Grandpa Squirrel brought over some Toronto papers from the weekend. Bits and pieces from an after-dinner browse through the Globe and Mail Books section:
The week's Challenge (Warren Clements' column) was "to combine the names of a well-known person and of a food item, and to describe the new individual." The winner was "Sean Penne: He's known for his short fusilli...."; but I also liked "Dr. Phyllo: a layered personality, but rather flaky."

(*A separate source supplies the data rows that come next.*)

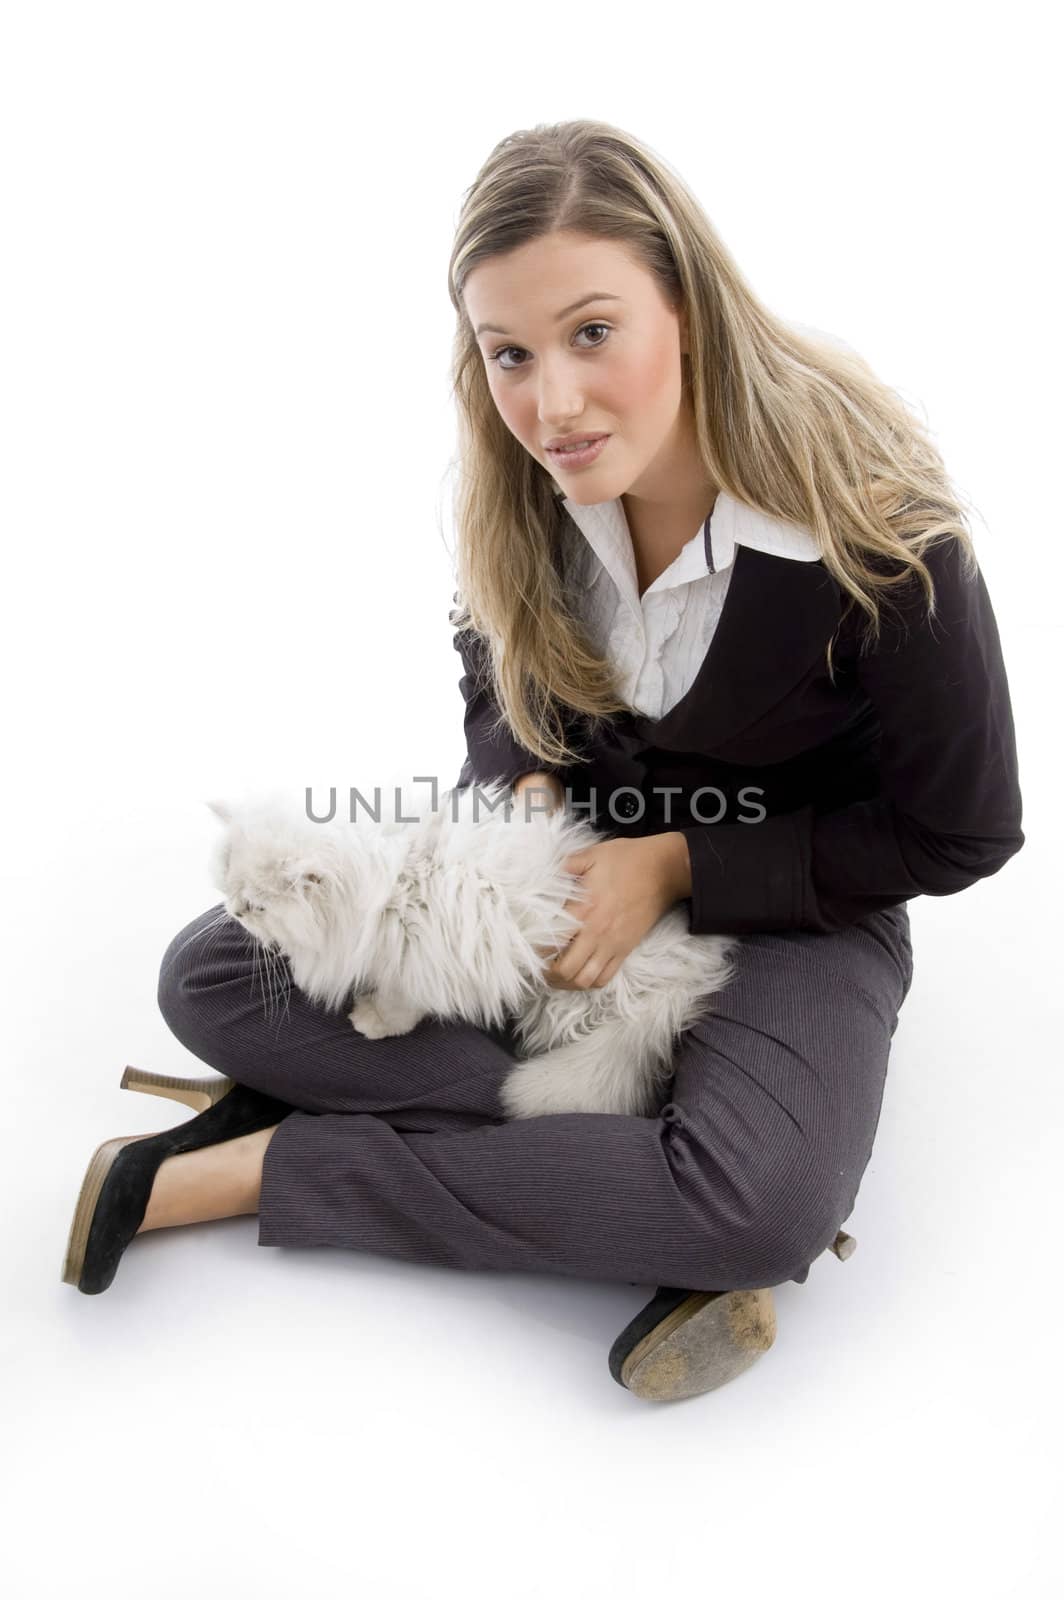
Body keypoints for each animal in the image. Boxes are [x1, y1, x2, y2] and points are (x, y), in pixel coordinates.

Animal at [204, 780, 739, 1120]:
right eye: (227, 877)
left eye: (257, 906)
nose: (233, 911)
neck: (386, 882)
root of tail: (684, 980)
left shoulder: (420, 957)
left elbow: (398, 1004)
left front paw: (371, 1021)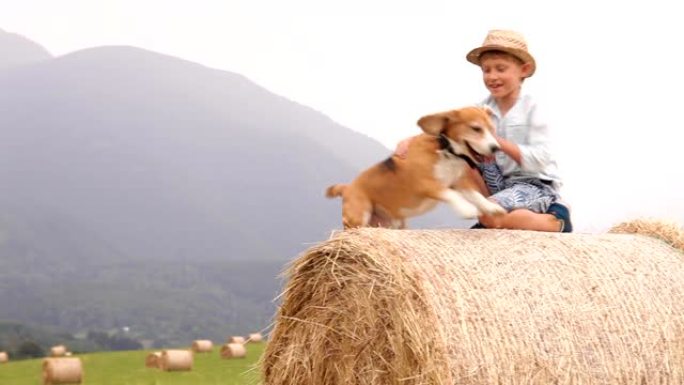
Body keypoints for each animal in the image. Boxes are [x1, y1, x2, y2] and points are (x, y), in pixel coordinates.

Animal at [326, 106, 508, 228]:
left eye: (492, 129)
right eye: (476, 128)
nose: (496, 148)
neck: (445, 149)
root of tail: (347, 187)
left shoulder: (459, 182)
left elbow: (477, 196)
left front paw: (492, 207)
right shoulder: (427, 184)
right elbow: (451, 195)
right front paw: (466, 209)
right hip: (359, 216)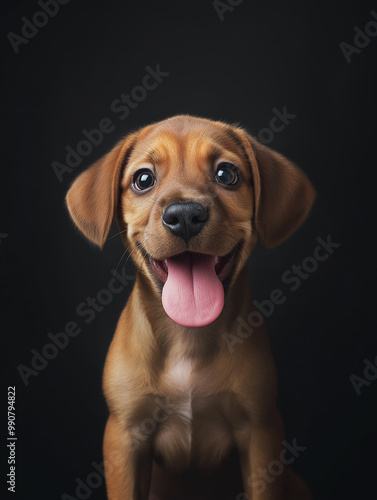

Three kids' books that sound like ones I'd like to read: The Three Snow Bears by Jan Brett; Previously by Allan Ahlberg (another book involving fairy-tale characters); and Iron Hans, retold by Stephen Mitchell. One "kids'" book I think I'll take a pass on: "Before I Die."
A book of short stories called "writing [that] utterly obscures itself: author invisible, art luminous."
A biography of Ernest Rutherford, who (according to the reviewer) said, "In science there is only physics, the rest is stamp collecting." "In Rutherford's hands, the atom lost its reputation as a spongy blob of positive and negative electrical charges....All things nuclear--medicine, energy and war--became possible." That sounds like a book Mr. Fixit might like.
And a review of In Defense of Food: An Eater's Manifesto, by Michael Pollan. The review is called "Eat right or diet trying." "The most interesting aspect of Pollan's manifesto lies not so much in what we should eat (and avoid) as in why and how we arrived at this place...."
So many book reviews, so little time.